Record excerpts>
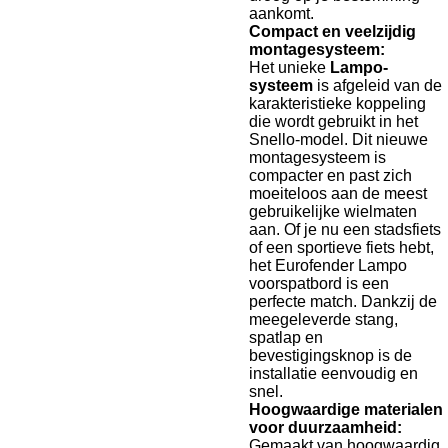
aankomt.
Compact en veelzijdig
montagesysteem:
Het unieke
Lampo-
systeem
is afgeleid van de
karakteristieke koppeling
die wordt gebruikt in het
Snello-model. Dit nieuwe
montagesysteem is
compacter en past zich
moeiteloos aan de meest
gebruikelijke wielmaten
aan. Of je nu een stadsfiets
of een sportieve fiets hebt,
het Eurofender Lampo
voorspatbord is een
perfecte match. Dankzij de
meegeleverde stang,
spatlap en
bevestigingsknop is de
installatie eenvoudig en
snel.
Hoogwaardige materialen
voor duurzaamheid:
Gemaakt van hoogwaardig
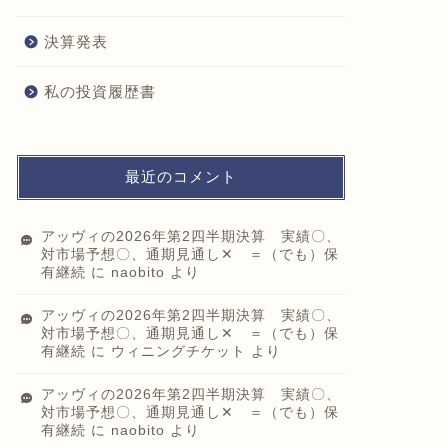
決算発表
私の投資履歴書
最近のコメント
アッヴィの2026年第2四半期決算 実績〇、
対市場予想〇、通期見通し✕ ＝（でも）保
有継続
に
naobito
より
アッヴィの2026年第2四半期決算 実績〇、
対市場予想〇、通期見通し✕ ＝（でも）保
有継続
に
ウィニングチケット
より
アッヴィの2026年第2四半期決算 実績〇、
対市場予想〇、通期見通し✕ ＝（でも）保
有継続
に
naobito
より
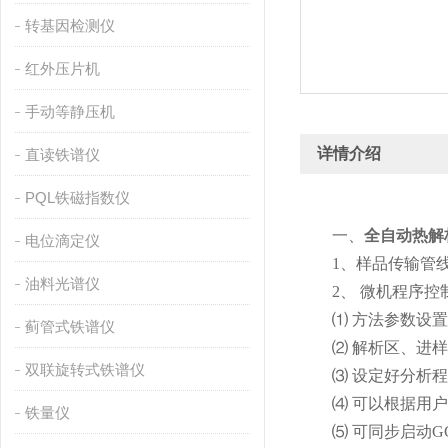
转基因检测仪
红外压片机
手动等静压机
详情介绍
直读铁谱仪
PQL铁磁指数仪
一、
全自动热解
电位滴定仪
1、样品传输管线全
油料光谱仪
2、 微机程序控
⑴ 方法参数设置、
蓟管式铁谱仪
⑵ 解析区、进样阀
双联旋转式铁谱仪
⑶ 设定好分析程序
⑷ 可以根据用户需
铁量仪
⑸ 可同步启动GC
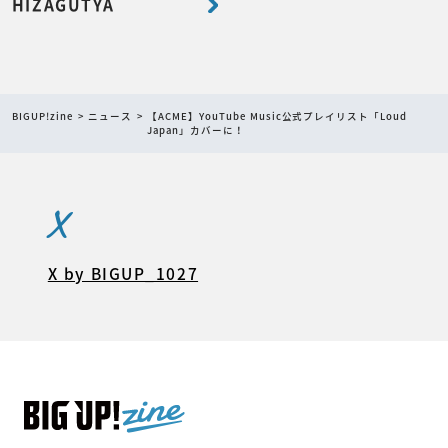
HIZAGUTYA
BIGUP!zine
ニュース
【ACME】YouTube Music公式プレイリスト「Loud
Japan」カバーに！
X
X by BIGUP_1027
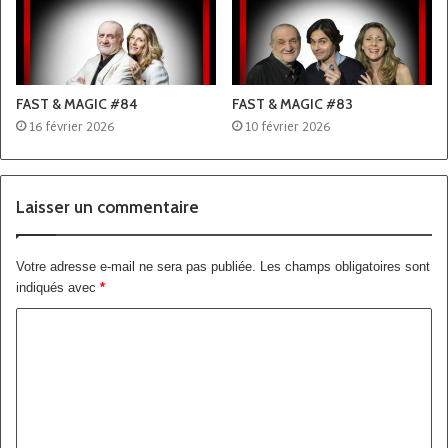
FAST & MAGIC #84
FAST & MAGIC #83
16 février 2026
10 février 2026
Laisser un commentaire
Votre adresse e-mail ne sera pas publiée.
Les champs obligatoires sont
indiqués avec
*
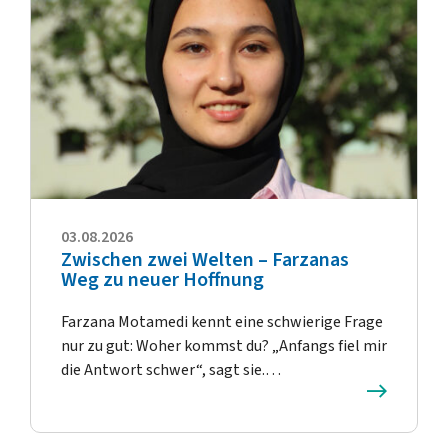
03.08.2026
Zwischen zwei Welten – Farzanas
Weg zu neuer Hoffnung
Farzana Motamedi kennt eine schwierige Frage
nur zu gut: Woher kommst du? „Anfangs fiel mir
die Antwort schwer“, sagt sie.…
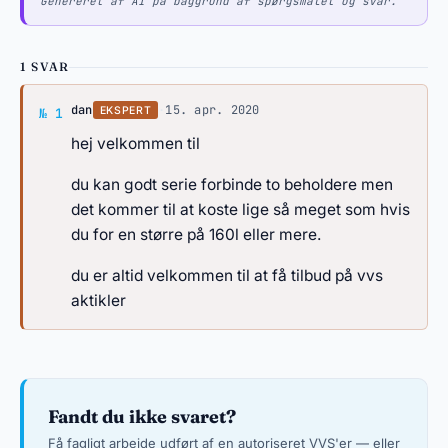
Genereret af AI på baggrund af spørgsmålet og svar.
1 SVAR
Svar af dan
dan
·
15. apr. 2020
EKSPERT
№ 1
hej velkommen til
du kan godt serie forbinde to beholdere men
det kommer til at koste lige så meget som hvis
du for en større på 160l eller mere.
du er altid velkommen til at få tilbud på vvs
aktikler
Fandt du ikke svaret?
Få fagligt arbejde udført af en autoriseret VVS'er — eller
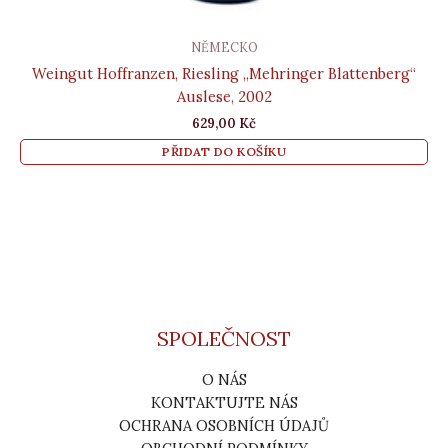
NĚMECKO
Weingut Hoffranzen, Riesling „Mehringer Blattenberg“
Auslese, 2002
629,00
Kč
PŘIDAT DO KOŠÍKU
SPOLEČNOST
O NÁS
KONTAKTUJTE NÁS
OCHRANA OSOBNÍCH ÚDAJŮ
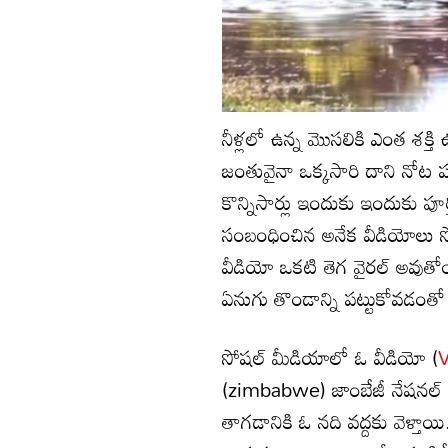
నీళ్లలో ఉన్న మొసలికి ఎంత శక్తి 
జంతువైనా ఒక్కసారి దాని నోట 
కొన్నిసార్లు ఇందుకు ఇందుకు పూర
సంబంధించిన అనేక వీడియోలు స
వీడియో ఒకటి తెగ వైరల్ అవుతోం
ఏనుగు తొండాన్ని పట్టుకోవడంతో
సోషల్ మీడియాలో ఓ వీడియో (
V
(zimbabwe) జాంబేజీ నేషనల్ పా
తాగడానికి ఓ నది వద్దకు వెళ్తాయ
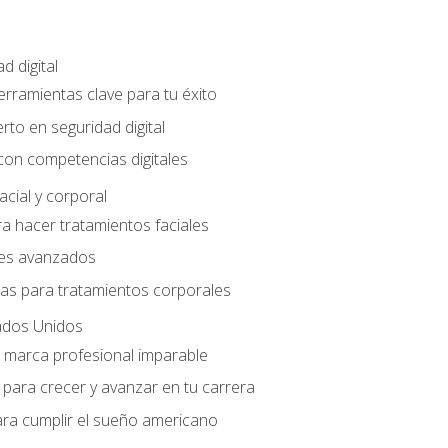
d digital
Herramientas clave para tu éxito
rto en seguridad digital
con competencias digitales
acial y corporal
a hacer tratamientos faciales
les avanzados
ias para tratamientos corporales
ados Unidos
a marca profesional imparable
para crecer y avanzar en tu carrera
ara cumplir el sueño americano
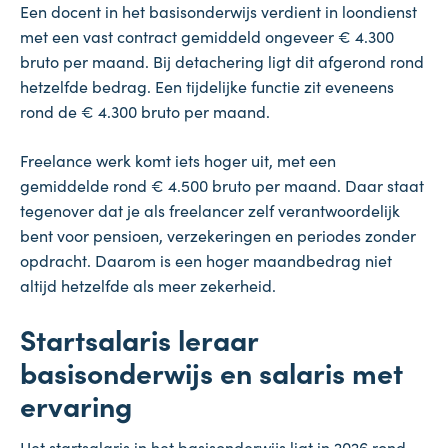
Een docent in het basisonderwijs verdient in loondienst
met een vast contract gemiddeld ongeveer € 4.300
bruto per maand. Bij detachering ligt dit afgerond rond
hetzelfde bedrag. Een tijdelijke functie zit eveneens
rond de € 4.300 bruto per maand.
Freelance werk komt iets hoger uit, met een
gemiddelde rond € 4.500 bruto per maand. Daar staat
tegenover dat je als freelancer zelf verantwoordelijk
bent voor pensioen, verzekeringen en periodes zonder
opdracht. Daarom is een hoger maandbedrag niet
altijd hetzelfde als meer zekerheid.
Startsalaris leraar
basisonderwijs en salaris met
ervaring
Het startsalaris in het basisonderwijs ligt in 2026 rond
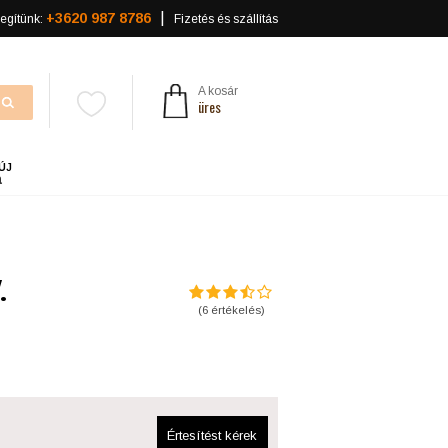
+3620 987 8786
egítünk:
Fizetés és szállítás
A kosár
üres
ÚJ
a
.
(
6
értékelés)
Értesítést kérek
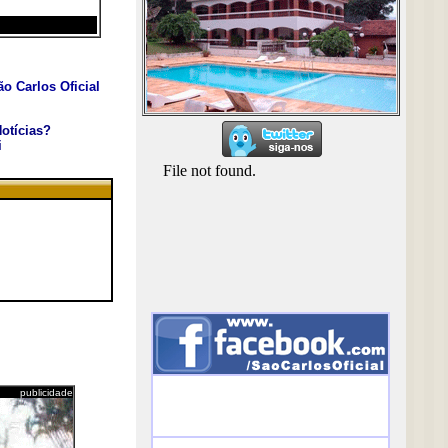
o Carlos Oficial
otícias?
i
publicidade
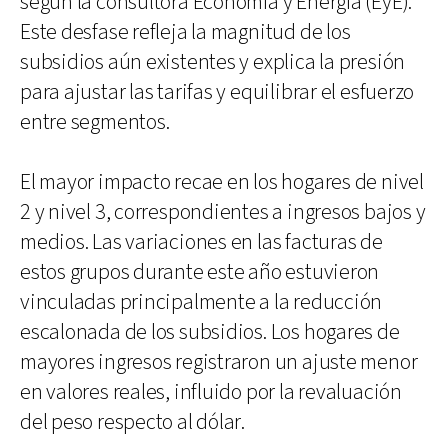
según la consultora Economía y Energía (EyE).
Este desfase refleja la magnitud de los
subsidios aún existentes y explica la presión
para ajustar las tarifas y equilibrar el esfuerzo
entre segmentos.
El mayor impacto recae en los hogares de nivel
2 y nivel 3, correspondientes a ingresos bajos y
medios. Las variaciones en las facturas de
estos grupos durante este año estuvieron
vinculadas principalmente a la reducción
escalonada de los subsidios. Los hogares de
mayores ingresos registraron un ajuste menor
en valores reales, influido por la revaluación
del peso respecto al dólar.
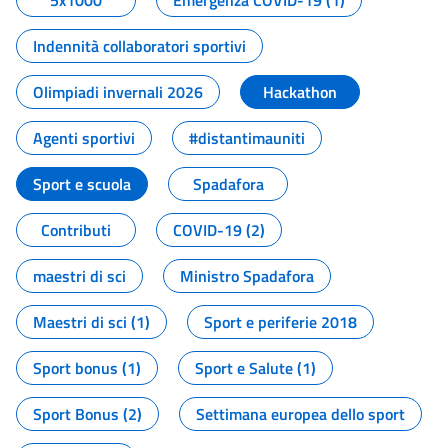
5x1000
Emergenza COVID-19 (1)
Indennità collaboratori sportivi
Olimpiadi invernali 2026
Hackathon
Agenti sportivi
#distantimauniti
Sport e scuola
Spadafora
Contributi
COVID-19 (2)
maestri di sci
Ministro Spadafora
Maestri di sci (1)
Sport e periferie 2018
Sport bonus (1)
Sport e Salute (1)
Sport Bonus (2)
Settimana europea dello sport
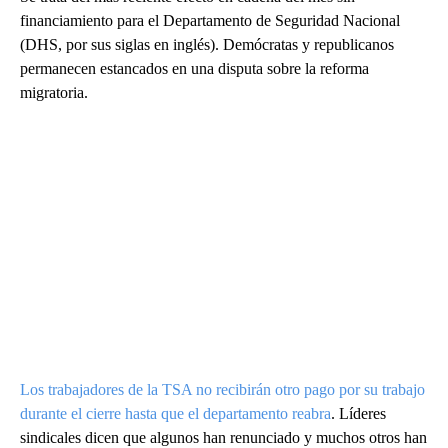
financiamiento para el Departamento de Seguridad Nacional
(DHS, por sus siglas en inglés). Demócratas y republicanos
permanecen estancados en una disputa sobre la reforma
migratoria.
Los trabajadores de la TSA no recibirán otro pago por su trabajo
durante el cierre hasta que el departamento reabra
. Líderes
sindicales dicen que algunos han renunciado y muchos otros han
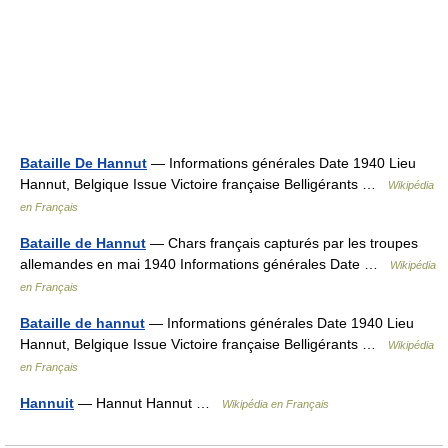
Bataille De Hannut
— Informations générales Date 1940 Lieu
Hannut, Belgique Issue Victoire française Belligérants …
Wikipédia
en Français
Bataille de Hannut
— Chars français capturés par les troupes
allemandes en mai 1940 Informations générales Date …
Wikipédia
en Français
Bataille de hannut
— Informations générales Date 1940 Lieu
Hannut, Belgique Issue Victoire française Belligérants …
Wikipédia
en Français
Hannuit
— Hannut Hannut …
Wikipédia en Français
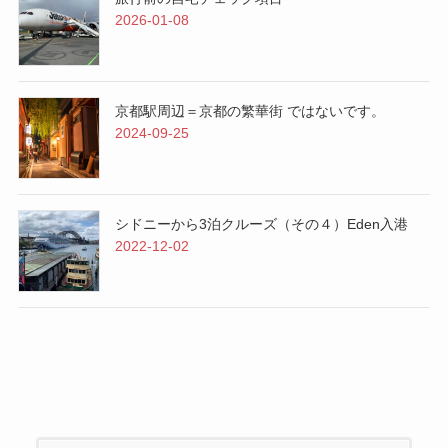
2026-01-08
京都駅周辺＝京都の繁華街 ではないです。
2024-09-25
シドニーから3泊クルーズ（その４）Eden入港
2022-12-02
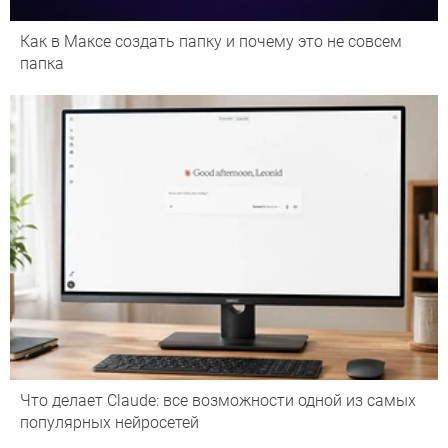
Как в Максе создать папку и почему это не совсем
папка
Что делает Сlaude: все возможности одной из самых
популярных нейросетей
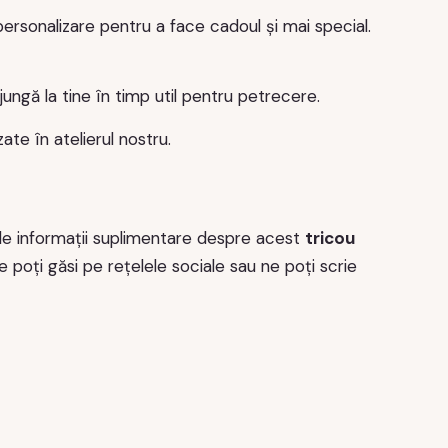
ersonalizare pentru a face cadoul și mai special.
ungă la tine în timp util pentru petrecere.
ate în atelierul nostru.
de informații suplimentare despre acest
tricou
e poți găsi pe rețelele sociale sau ne poți scrie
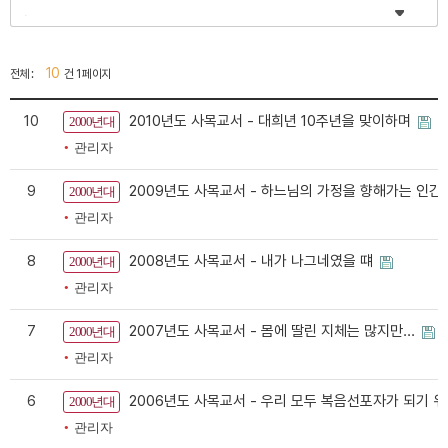
10
전체 :
건 1 페이지
10
2010년도 사목교서 - 대희년 10주년을 맞이하며
2000년대
관리자
9
2009년도 사목교서 - 하느님의 가정을 향해가는 인간
2000년대
관리자
8
2008년도 사목교서 - 내가 나그네였을 떄
2000년대
관리자
7
2007년도 사목교서 - 몸에 딸린 지체는 많지만...
2000년대
관리자
6
2006년도 사목교서 - 우리 모두 복음선포자가 되기 
2000년대
관리자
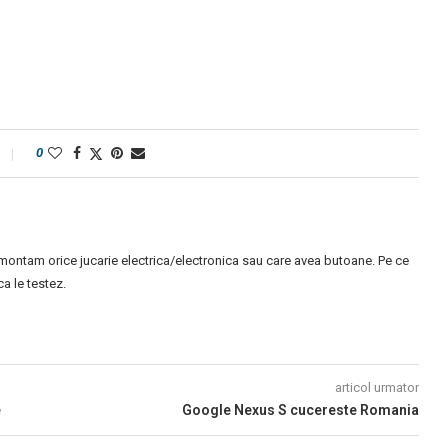
0
montam orice jucarie electrica/electronica sau care avea butoane. Pe ce
 le testez.
articol urmator
e
Google Nexus S cucereste Romania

Exercise instructions> Keep to the stretch from the line containing "నీళ్లలో ఉన్న మొసలికి ఎంత శక్తి" through the line containing "entre segmentos.", both ends included, and copy it exactly from the listing above, minus the pictures.

Answer to the problem>
నీళ్లలో ఉన్న మొసలికి ఎంత శక్తి 
జంతువైనా ఒక్కసారి దాని నోట 
కొన్నిసార్లు ఇందుకు ఇందుకు పూర
సంబంధించిన అనేక వీడియోలు స
వీడియో ఒకటి తెగ వైరల్ అవుతోం
ఏనుగు తొండాన్ని పట్టుకోవడంతో
సోషల్ మీడియాలో ఓ వీడియో (
V
(zimbabwe) జాంబేజీ నేషనల్ పా
తాగడానికి ఓ నది వద్దకు వెళ్తాయ
d digital
Herramientas clave para tu éxito
rto en seguridad digital
con competencias digitales
acial y corporal
a hacer tratamientos faciales
les avanzados
ias para tratamientos corporales
ados Unidos
a marca profesional imparable
para crecer y avanzar en tu carrera
ara cumplir el sueño americano
Een docent in het basisonderwijs verdient in loondienst
met een vast contract gemiddeld ongeveer € 4.300
bruto per maand. Bij detachering ligt dit afgerond rond
hetzelfde bedrag. Een tijdelijke functie zit eveneens
rond de € 4.300 bruto per maand.
Freelance werk komt iets hoger uit, met een
gemiddelde rond € 4.500 bruto per maand. Daar staat
tegenover dat je als freelancer zelf verantwoordelijk
bent voor pensioen, verzekeringen en periodes zonder
opdracht. Daarom is een hoger maandbedrag niet
altijd hetzelfde als meer zekerheid.
Startsalaris leraar
basisonderwijs en salaris met
ervaring
Het startsalaris in het basisonderwijs ligt in 2026 rond
+3620 987 8786
egítünk:
Fizetés és szállítás
A kosár
üres
ÚJ
a
.
(
6
értékelés)
Értesítést kérek
o Carlos Oficial
otícias?
i
publicidade
según la consultora Economía y Energía (EyE).
Este desfase refleja la magnitud de los
subsidios aún existentes y explica la presión
para ajustar las tarifas y equilibrar el esfuerzo
entre segmentos.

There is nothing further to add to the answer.